Interestingly, a talent whisperer is not necessarily the same person through the various stages of expertise. Sometimes a beginner needs more of one type and style of coaching than when he does later on when he is operating at a much more complex level. That is one of the reasons why I tap into different experts over time to help my own children’s talents. (Another reason is because a marketable talent should not be made up of one type of skill that can be learned from one expert). When it comes to custom talent, one that does not have an easy title set to it, I recognize that I have a special advantage as a parent to help guide my son or daughter. For someone else other than the parent, it can be a risky endeavor to accurately judge the character and emotional maturity of a young person. But I have inside knowledge on how ready my own child is. I act as the “talent whisperer” within our family, even though the specific skills are often learned from someone outside our household.
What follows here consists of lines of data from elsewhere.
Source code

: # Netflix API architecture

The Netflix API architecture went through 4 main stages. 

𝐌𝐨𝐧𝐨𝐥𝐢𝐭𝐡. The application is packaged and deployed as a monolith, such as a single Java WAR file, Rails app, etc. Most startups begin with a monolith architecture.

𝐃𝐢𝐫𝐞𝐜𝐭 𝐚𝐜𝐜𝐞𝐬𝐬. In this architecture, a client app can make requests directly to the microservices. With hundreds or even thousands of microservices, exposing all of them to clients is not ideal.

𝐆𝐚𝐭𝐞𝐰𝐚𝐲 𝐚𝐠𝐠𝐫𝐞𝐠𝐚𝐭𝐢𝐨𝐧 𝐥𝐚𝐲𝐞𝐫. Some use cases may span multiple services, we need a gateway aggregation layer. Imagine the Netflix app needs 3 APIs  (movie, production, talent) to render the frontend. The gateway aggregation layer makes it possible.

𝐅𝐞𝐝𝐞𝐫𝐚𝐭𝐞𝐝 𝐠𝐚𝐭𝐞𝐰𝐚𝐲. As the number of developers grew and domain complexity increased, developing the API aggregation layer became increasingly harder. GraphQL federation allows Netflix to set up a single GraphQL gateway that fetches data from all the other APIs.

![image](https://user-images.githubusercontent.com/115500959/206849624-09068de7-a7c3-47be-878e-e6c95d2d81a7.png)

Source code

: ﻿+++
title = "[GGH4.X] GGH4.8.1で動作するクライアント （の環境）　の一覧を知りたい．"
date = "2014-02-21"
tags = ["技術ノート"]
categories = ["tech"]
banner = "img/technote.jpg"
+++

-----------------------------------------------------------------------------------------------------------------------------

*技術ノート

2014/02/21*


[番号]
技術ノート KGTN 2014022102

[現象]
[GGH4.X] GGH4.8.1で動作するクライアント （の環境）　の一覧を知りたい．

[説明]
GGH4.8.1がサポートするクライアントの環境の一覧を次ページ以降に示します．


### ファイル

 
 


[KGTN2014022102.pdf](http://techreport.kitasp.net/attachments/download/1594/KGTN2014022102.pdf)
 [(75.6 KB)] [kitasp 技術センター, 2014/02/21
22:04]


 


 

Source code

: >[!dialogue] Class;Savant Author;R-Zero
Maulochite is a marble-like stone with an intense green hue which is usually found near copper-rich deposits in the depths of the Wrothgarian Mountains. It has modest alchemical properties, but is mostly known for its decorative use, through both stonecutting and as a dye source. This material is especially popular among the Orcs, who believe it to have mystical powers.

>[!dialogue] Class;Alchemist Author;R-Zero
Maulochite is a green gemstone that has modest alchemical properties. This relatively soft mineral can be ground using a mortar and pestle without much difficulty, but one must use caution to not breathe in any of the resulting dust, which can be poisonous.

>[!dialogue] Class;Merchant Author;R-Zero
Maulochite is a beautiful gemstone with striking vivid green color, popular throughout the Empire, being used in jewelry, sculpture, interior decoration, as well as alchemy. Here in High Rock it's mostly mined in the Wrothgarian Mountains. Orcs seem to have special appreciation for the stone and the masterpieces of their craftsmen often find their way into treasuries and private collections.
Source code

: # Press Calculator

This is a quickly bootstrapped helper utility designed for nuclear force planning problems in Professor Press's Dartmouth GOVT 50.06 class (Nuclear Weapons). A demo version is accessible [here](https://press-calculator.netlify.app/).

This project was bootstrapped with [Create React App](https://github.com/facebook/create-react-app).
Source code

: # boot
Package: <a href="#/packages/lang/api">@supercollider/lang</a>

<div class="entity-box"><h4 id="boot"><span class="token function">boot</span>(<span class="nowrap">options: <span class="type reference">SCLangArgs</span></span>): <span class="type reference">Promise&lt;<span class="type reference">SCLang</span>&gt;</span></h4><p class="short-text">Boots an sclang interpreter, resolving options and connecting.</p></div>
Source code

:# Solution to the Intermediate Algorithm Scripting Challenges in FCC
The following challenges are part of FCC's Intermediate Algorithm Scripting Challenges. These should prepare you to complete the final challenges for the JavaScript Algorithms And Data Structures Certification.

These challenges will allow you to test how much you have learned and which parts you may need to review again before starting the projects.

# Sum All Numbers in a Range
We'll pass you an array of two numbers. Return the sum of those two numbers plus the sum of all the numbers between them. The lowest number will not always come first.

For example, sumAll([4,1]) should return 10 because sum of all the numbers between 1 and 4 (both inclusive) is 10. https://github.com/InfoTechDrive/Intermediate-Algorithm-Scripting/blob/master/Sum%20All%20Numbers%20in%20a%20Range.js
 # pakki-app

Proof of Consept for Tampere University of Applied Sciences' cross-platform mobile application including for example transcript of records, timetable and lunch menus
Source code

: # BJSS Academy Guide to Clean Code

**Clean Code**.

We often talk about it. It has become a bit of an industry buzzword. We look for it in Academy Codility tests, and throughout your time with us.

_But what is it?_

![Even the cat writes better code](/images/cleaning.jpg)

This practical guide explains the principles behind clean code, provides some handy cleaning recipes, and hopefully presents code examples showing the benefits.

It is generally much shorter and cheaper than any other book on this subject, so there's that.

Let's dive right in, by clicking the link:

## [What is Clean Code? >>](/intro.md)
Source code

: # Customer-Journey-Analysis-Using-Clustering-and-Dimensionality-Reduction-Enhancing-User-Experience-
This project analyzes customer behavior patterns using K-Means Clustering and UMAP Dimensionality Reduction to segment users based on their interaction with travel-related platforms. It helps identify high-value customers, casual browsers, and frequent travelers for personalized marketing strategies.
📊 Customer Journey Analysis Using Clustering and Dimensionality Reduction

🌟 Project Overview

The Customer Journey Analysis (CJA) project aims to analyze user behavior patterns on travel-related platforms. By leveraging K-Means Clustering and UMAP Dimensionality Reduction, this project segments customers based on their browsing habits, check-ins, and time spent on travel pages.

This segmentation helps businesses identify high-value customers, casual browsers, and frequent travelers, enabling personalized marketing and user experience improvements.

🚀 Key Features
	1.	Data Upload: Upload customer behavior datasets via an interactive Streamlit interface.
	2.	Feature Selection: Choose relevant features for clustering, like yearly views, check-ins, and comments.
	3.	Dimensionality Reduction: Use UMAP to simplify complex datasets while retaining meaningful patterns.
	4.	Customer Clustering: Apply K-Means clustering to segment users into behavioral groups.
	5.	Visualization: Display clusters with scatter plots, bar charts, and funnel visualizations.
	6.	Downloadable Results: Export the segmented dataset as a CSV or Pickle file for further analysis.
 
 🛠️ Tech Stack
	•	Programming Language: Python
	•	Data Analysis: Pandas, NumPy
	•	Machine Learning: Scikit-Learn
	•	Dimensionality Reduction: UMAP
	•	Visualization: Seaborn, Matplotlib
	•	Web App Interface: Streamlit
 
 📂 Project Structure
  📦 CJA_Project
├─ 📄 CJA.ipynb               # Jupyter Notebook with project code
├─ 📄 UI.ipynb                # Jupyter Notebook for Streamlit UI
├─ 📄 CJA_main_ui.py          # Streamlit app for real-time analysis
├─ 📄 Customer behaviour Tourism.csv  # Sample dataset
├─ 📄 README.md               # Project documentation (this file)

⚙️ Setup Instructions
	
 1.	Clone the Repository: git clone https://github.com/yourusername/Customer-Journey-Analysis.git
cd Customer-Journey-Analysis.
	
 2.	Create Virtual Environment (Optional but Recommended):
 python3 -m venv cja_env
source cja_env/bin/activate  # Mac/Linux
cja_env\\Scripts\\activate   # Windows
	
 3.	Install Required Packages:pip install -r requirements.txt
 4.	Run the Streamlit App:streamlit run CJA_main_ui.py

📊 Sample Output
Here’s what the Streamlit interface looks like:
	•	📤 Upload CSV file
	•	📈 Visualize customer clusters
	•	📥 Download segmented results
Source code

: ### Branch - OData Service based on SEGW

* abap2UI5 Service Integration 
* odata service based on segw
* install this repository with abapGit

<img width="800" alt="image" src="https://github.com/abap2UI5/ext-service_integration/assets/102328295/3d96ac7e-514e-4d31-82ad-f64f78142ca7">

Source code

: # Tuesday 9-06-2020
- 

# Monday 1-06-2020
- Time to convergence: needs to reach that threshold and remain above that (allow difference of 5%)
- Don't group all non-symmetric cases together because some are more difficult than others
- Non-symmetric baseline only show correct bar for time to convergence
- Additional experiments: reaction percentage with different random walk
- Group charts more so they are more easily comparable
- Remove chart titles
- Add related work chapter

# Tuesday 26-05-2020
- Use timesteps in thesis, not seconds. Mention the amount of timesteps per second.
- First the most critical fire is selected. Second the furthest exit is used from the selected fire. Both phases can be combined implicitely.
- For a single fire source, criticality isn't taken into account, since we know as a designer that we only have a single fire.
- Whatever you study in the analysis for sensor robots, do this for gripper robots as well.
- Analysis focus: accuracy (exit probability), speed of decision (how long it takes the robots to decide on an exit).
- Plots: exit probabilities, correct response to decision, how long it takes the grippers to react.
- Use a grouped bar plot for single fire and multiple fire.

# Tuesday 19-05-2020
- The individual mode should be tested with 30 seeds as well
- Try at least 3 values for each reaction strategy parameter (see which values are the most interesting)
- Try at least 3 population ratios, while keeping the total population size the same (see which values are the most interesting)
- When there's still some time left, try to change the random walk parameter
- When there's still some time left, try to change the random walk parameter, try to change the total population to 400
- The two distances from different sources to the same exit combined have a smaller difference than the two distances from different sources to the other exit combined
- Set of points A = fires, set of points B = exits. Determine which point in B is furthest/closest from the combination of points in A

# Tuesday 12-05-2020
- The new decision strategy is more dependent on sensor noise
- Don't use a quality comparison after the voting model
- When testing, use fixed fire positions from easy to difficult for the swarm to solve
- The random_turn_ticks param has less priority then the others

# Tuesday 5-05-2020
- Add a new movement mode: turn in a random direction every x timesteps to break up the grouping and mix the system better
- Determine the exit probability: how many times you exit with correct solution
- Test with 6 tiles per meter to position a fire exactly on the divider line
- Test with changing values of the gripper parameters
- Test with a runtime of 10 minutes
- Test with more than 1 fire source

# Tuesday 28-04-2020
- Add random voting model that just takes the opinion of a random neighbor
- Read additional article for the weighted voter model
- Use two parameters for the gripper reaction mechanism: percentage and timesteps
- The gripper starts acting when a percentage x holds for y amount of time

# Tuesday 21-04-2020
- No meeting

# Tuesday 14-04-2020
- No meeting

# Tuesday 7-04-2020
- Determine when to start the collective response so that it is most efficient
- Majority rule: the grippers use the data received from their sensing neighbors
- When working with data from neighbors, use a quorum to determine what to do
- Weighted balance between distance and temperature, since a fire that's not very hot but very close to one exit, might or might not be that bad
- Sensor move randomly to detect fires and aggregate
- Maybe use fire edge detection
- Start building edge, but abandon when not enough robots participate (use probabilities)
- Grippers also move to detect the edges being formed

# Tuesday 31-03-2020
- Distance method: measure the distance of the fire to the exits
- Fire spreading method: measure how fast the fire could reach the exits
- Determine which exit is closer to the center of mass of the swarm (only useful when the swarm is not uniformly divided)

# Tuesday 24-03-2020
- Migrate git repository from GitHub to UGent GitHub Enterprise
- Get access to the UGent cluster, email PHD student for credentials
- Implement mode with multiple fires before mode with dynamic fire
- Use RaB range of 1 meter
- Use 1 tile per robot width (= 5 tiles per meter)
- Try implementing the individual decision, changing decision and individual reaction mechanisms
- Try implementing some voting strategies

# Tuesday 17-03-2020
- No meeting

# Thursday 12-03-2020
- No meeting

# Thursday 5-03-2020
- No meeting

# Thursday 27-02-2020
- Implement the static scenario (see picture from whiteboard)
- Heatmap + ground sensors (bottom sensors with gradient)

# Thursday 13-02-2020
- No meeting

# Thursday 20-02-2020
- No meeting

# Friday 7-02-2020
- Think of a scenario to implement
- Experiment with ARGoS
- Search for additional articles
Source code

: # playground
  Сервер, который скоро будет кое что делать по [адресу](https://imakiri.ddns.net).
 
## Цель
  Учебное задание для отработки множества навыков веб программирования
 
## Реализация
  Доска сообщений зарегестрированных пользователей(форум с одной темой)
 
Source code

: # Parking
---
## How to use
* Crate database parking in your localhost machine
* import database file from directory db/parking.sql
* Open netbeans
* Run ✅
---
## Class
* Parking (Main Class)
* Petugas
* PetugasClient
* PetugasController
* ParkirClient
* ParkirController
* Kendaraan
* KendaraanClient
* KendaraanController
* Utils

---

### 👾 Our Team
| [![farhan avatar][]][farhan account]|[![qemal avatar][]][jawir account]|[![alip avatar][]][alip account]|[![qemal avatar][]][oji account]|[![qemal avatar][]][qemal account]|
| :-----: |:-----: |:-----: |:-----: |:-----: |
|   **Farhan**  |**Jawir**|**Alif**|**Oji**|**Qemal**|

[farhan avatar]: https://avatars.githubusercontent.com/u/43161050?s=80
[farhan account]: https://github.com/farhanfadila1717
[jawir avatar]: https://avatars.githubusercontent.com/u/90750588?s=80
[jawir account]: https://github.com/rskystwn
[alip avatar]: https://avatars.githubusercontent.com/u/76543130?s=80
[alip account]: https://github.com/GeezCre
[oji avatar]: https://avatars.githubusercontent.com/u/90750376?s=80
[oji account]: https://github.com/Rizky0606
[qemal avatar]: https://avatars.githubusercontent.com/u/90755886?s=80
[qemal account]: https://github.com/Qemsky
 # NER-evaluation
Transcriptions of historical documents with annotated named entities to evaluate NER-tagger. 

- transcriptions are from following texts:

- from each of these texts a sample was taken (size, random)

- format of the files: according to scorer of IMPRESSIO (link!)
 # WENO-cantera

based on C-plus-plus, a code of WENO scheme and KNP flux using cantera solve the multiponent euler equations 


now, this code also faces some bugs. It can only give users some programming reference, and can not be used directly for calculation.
For example, I know that for my thirteen year old daughter to transition out of one learning context into another, it can sometimes be a tricky maneuver. That is an almost impossible task to do for a 13 year old girl without risking offending and alienating those who have already helped her along the way. As the other resident household “talent whisperer”, my wife will insert herself into our daughter’s talent journey and closely guide the transition process. If the expert teachers and mentors are self-aware of their role, they will themselves gently give you the cue that it is time for your 13 year old to find another mentor. Many times though you don’t have the luxury of choosing such self-aware mentors and it is imperative to move forward, regardless of sensibilities. That’s when dad or mom can save the day.
Either way, gladly accept that there are various learning seasons in life for your child. Embrace your “talent whispering” persona realizing you are critical to a smooth progress. If she is transitioning then that means she is in fact growing! It is thanks to you that she is beginning to catch her own vision.